* Home prices rise for 7th month in a row
* Home vacancy rate at lowest since 2005
* Stock markets closed in wake of storm
NEW YORK, Oct 30 (Reuters) - U.S. home prices gained further traction in August as some of the hardest hit regions continued to improve in the latest sign that the housing market is on the mend.
The S&P/Case Shiller composite index of 20 metropolitan areas released on Tuesday gained 0.5 percent on a seasonally adjusted basis, in line with economists' forecasts.
It was the seventh straight month of increases, extending the longest continuous string of gains since prices were boosted by a homebuyer tax credit in 2009 and 2010.

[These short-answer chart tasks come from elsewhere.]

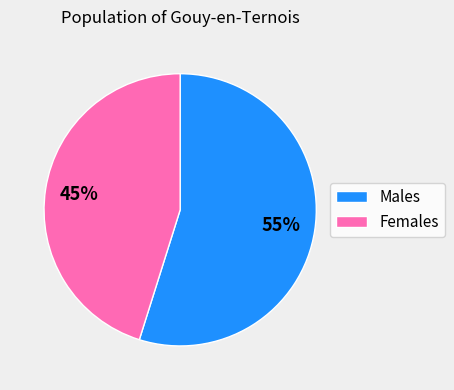

Is there any slice that represents more than half of the pie?

Yes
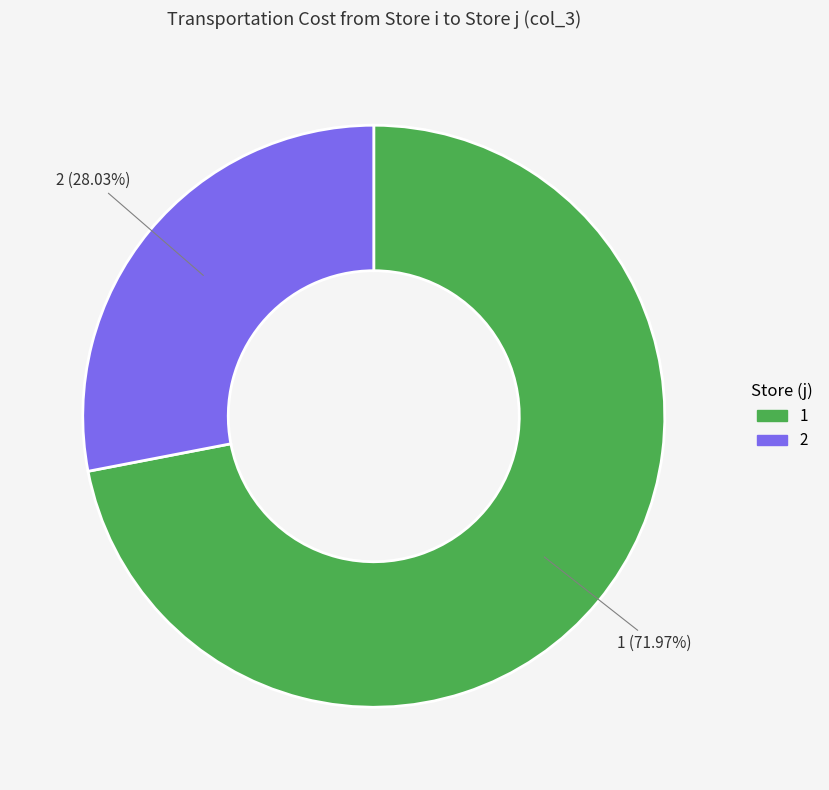

Is there a majority slice in this chart?

Yes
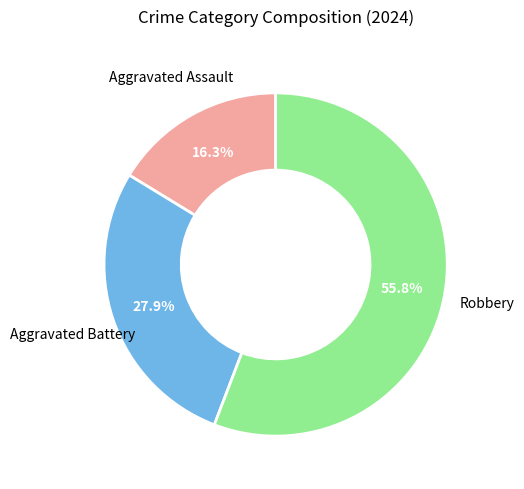

To the nearest percent, what is the average slice percentage?

33%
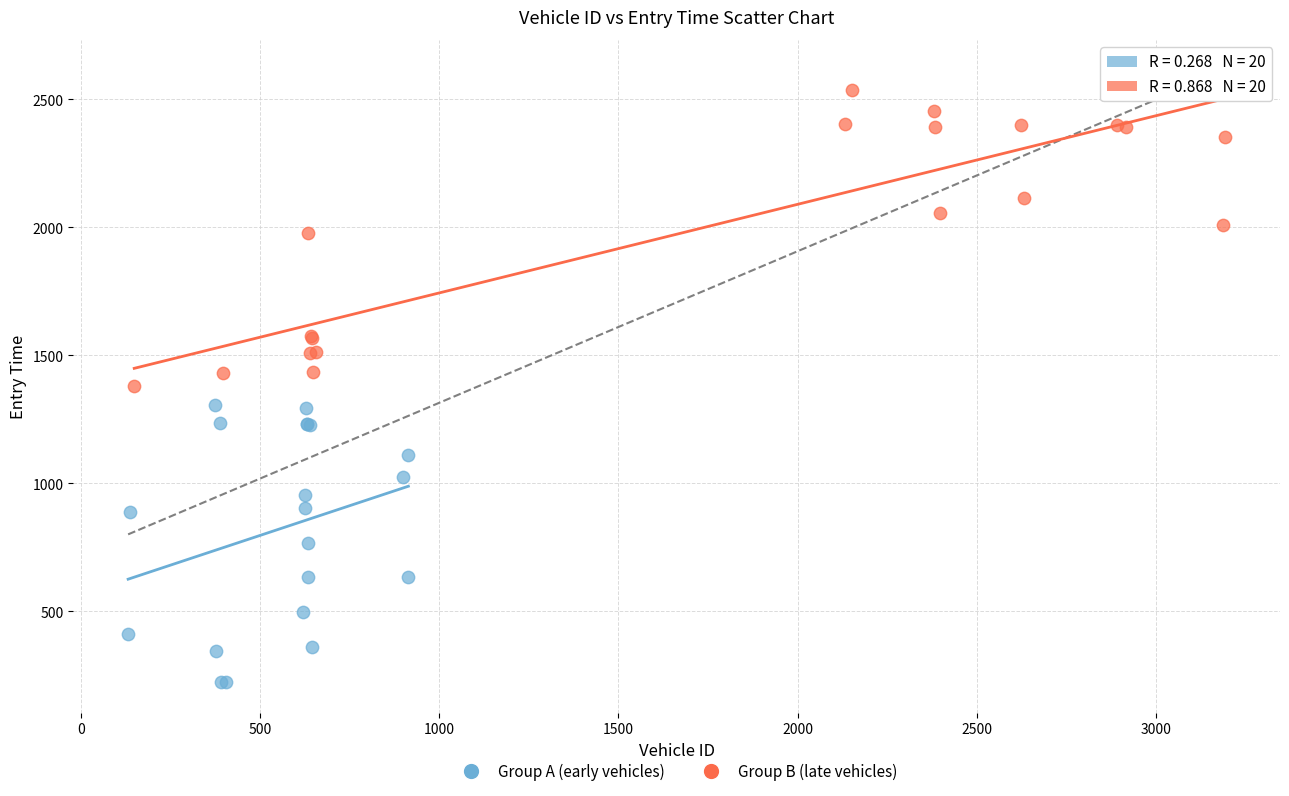

Which series reaches the minimum Y coordinate?

Group A (early vehicles)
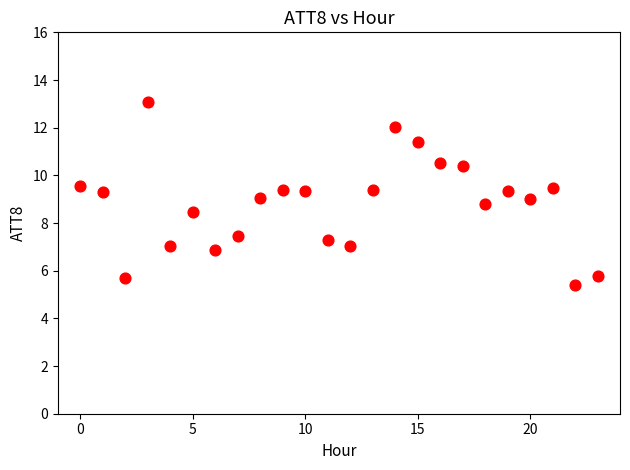

What is the range of Y values (max minus min)?

7.7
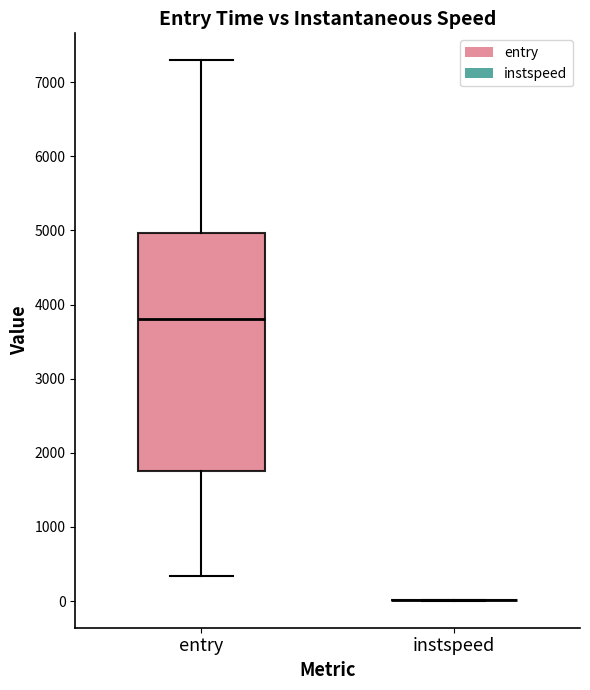

Reading left to right, read every box against the y-axis: the position of its median line, the range the box covers, and the ends of its whiskers. The values are not printed on the chart, so give them approximately, as read against the axis.

entry: median 3800, box 1700 to 5000, whiskers 300 to 7300
instspeed: box collapsed to a line at 0, whiskers 0 to 0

The stabilization in home prices this year, along with a rise in sales and tighter inventories, has pointed to a housing market that is finally turning the corner, six years after its far-reaching collapse.
The sector is expected to contribute to economic growth this year for the first time since 2005.
``The improvements we've seen are very sustainable and very solid,'' said Russell Price, senior economist at Ameriprise Financial in Detroit. ``They're on very firm footing in the housing market.''
Tuesday's data came as analysts were trying to assess the potential economic impact of a powerful storm that hit the eastern United States. Overall, the storm is not expected to deal lasting damage to the broader economy.
While the flooding and power outages will hit economic output in the short term, some of that will be made up before the end of the quarter, wrote Paul Ashworth, chief U.S. economist at Capital Economics.
``When we factor in the boost to GDP growth from the clean-up, the overall economic impact is likely to be very modest,'' Ashworth wrote.
The U.S. stock market was closed for a second day in a row.
LOCATION, LOCATION, LOCATION
Separate data showed the home vacancy rate, which measures empty properties and those for sale, fell to the lowest level since 2005 as demand for housing picked up.
The rate declined to 1.9 percent in the third quarter from 2.1 percent in the previous three months, a level not seen since the third quarter of 2005, the Commerce Department said.
The homeownership rate held steady at 65.5 percent, but was down from 66.3 percent a year earlier. The U.S. home ownership rate peaked at 69.2 percent in July 2004. Many potential homebuyers have been forced to rent, with access to mortgages tight and unemployment high.
On a non-seasonally adjusted basis, home prices gained 0.9 percent.
Prices in the 20 cities climbed 2 percent year over year, topping expectations for a 1.9 percent increase.
Compared to a year ago, prices in Phoenix surged 18.8 percent, the fourth month in a row the hard-hit city has seen double-digit yearly gains, the report said. Phoenix has been one of the standouts this year as prices have snapped back.
Prices in Las Vegas - also one of the more distressed areas in the years since the end of the housing boom - were up 0.9 percent compared to a year ago, the first annual increase since January 2007.
Of the 20 cities in the index, three saw a yearly decline in prices, with Atlanta faring the worst, down 6.1 percent.
That home price gains are becoming more widespread by region is an encouraging sign that both prices and activity in the housing sector are on a sustained trend higher, Barclays economist Peter Newland wrote.
Data on consumer confidence from the Conference Board had also been scheduled to be released on Tuesday but was pushed back to Nov. 1 in light of the storm.